Anonymous wrote:IF someone asked me for an open marriage, this is how I would respond: I would say that I would be willing to talk more about the possibility in therapy. I would say that it is not just a “yes” or “no” question because there are lots of aspects to think about - who would the partner be, how often, where, do we still have sex together, would we have to disclose about the other partners, etc.
I would use therapy to draw my partner out - what’s going on that he feels a need for this and how does he imagine it would work. Because men are men, I assume most of the conversation would be focused on him and his needs, but after getting that out, I would make sure he understood that opening the marriage meant that I would no longer have a vow of monogamy either and I would describe what kind of sexual permission I would have.

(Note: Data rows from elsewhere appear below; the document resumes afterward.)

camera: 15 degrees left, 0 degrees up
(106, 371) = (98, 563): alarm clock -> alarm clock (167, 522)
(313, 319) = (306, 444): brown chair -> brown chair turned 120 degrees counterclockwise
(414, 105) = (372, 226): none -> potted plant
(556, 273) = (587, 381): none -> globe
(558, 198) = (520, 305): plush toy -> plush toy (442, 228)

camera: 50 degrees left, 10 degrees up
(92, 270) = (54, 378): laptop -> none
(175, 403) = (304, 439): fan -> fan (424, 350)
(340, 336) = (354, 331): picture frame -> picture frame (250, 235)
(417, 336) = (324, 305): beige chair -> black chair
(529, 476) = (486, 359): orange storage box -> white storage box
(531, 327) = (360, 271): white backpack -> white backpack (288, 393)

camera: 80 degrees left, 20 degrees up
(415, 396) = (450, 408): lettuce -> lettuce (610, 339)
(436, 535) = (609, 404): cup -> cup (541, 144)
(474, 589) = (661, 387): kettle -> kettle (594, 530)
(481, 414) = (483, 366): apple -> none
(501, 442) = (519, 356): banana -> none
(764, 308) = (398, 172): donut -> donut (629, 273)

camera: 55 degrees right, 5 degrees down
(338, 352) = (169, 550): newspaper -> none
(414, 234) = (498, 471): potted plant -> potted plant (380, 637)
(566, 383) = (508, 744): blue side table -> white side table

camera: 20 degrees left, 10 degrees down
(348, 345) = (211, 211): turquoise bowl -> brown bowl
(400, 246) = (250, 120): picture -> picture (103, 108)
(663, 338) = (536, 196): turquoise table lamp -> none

Certainly, open for thee means open for me.
In planning for how much time and money per week could be spent on affair partners, certainly we would have to re-negotiate the division of parenting, household and relationship labor and time & $$ spent on self-care. I mean, if we’re each allowed 8-10 hours a week to spend on affair partners, those 16-20 hours have to be cut from other obligations and outsourced or taken up by the other partner.
After discussing how it could work, I would discuss the addressing the dangers - how often we would STD test and share results, what happens if there is an unintended pregnancy for either of us, how much of the marital funds would be set aside to spend on the sex partners, what to tell the kids or do if they found out, etc.
All this would mean that we would have to write and sign a post-nup agreement formalizing the terms of the open marriage because, while society has clear terms for a monogamous marriage, there aren’t clear terms for an open marriage - that needs a clear enforceable contract. OFC, that would have to include agreed upon terms of divorce should either of us decide that open marriage is no longer working. And, you can be damn sure that in parallel to doing “therapy” to discuss terms of open marriage, I would be consulting a lawyer about post-nuptials and divorce and gathering documents.
Personally, I’m not into open marriage - and the end of this process of considering open marriage would, for me, be divorce, but at a time and place of my choosing and with known fair settlement terms.
YMMV.
I like the idea of using the ask for a post-nup to get a better settlement than you would get if you went straight to a divorce. I mean, a divorce is obviously on the horizon, but if this could get you better terms and you have the mental strength to try it, worth a shot. I'd ask for 70% of the assets and alimony, or something ridiculous like that, and see how he reacts. In the mean time, you should be seeing multiple attorneys right now and getting the work done. Divorce is tedious.